■ **Study text**:
== Segment start ==

Whichever way you choose, proceed to obtain the data by executing code in dbg-data-preparation from your Amazon SageMaker notebook instance, and come to the next section of this readme when finished.

3. Data analysis

After we prepared the data, we did some preliminary analysis and observed that :

  • Minimum and maximum prices during an interval are possible indicators of closing Price, in that during an upward trend of prices, closing price is closer to maximum price, whereas during a downward trend it is closer to minimum price.
  • Minimum and maximum price during an interval are possible indicators of opening Price, in that during an upward trend of prices, opening price is closer to minimum price, whereas during a downward trend it is closer to maximum price.
  • Opening price during an interval is possible indicator of closing Price, in that during an upward trend of prices, closing price is above opening price, whereas during a downward trend it is below opening price.

The insights above are useful because while predicting closing price of stocks, these insights indicate that we could use these other metrics as determining features that has influence on the target metric. We'll use this insight when we build the deep neural network models in next two sections.

As one would imagine, individual stocks' movement doesn't exist in vacuum. Often times, companies in related industries, or in similar businesses, follow similar patterns. If we could find similar companies' stocks, it would allow us to use these other stocks as exogenous time series, while predicting a particular stock as main time series.

Empirically, we can assume that companies in similar industries, such as the automobile or telecommunication industries would have some bearing on each others' price movements. In order to confirm this intuition, you can execute the code in dbg-stock-clustering notebook, to have the similar stocks clustered, using the HDBSCAN algorithm.

== Segment end ==

■ **Input data**:
== Segment start ==

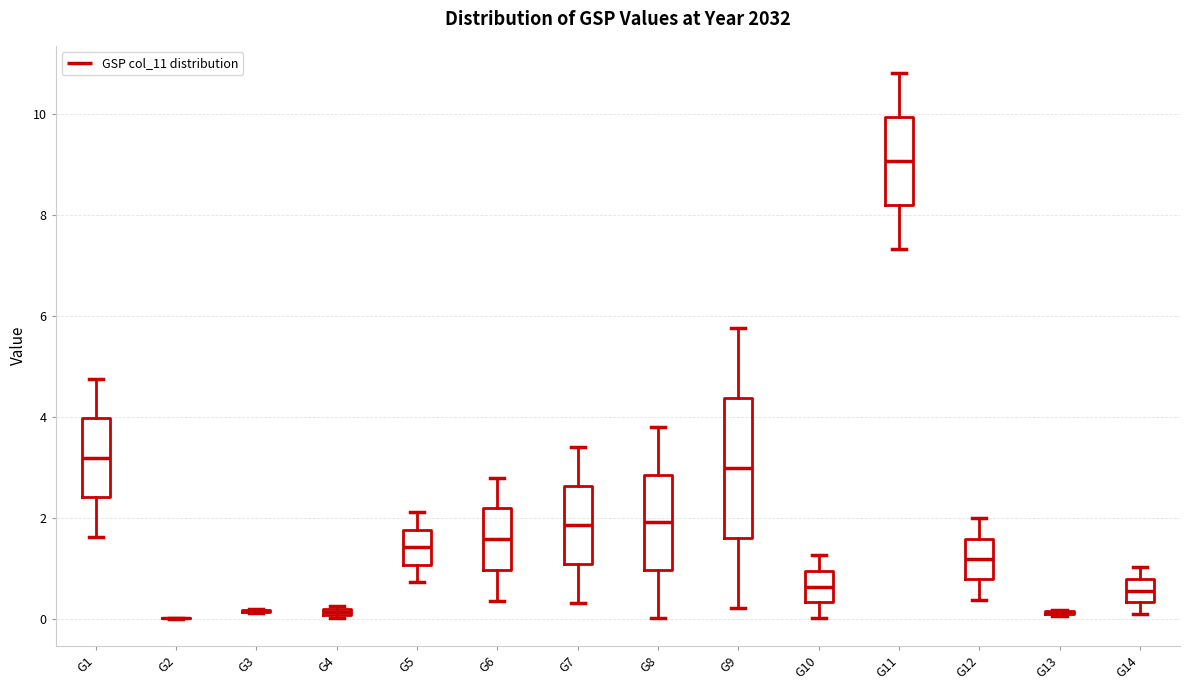

Where is the upper edge of the box for G11 on the y-axis? The values are not printed on the chart, so give them approximately, as read against the axis.

10.0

== Segment end ==

■ **What you will do**:
1 > In the stock price analysis text, which algorithm is used to cluster similar stocks?
2 > Please carry on with the stock price analysis text, picking up right after its final sentence.
The material has no part in this.

■ **Answers for the exercise**:
1 > The HDBSCAN algorithm.

2 >
Although the clustering result may vary depending on the time period you choose while running the algorithm and the similarity function you choose, for the stocks in this dataset, they should be clustered somewhat similarly as shown in the diagram below.

Clustered stock view (expand for diagram)

Some prominent clusters are highlighted manually in this image, based on the clustering algorithm output.

Create bucket screenshot


To see for yourself, you can execute the code in dbg-stock-clustering from your Amazon SageMaker notebook instance and come to the next section of this readme when finished.

4. Custom Recurrent Neural Network (RNN)

Forecasting the evolution of events over time is essential in many applications, such as financial analysis, climatology, logistics, and supply chain management. Although predicting the future is hard, and requires availability of reliable and effective indicators, the infrastructure tools and algorithmic techniques are readily available on AWS.

Following two modules in this workshop will provide you with an understanding of how Recurrent Neural Network (RNN)-based deep learning algorithms can be applied to sequential data, such as the stock market data. You'll also know where to start if you decide to use an AWS provided algorithm for this purpose.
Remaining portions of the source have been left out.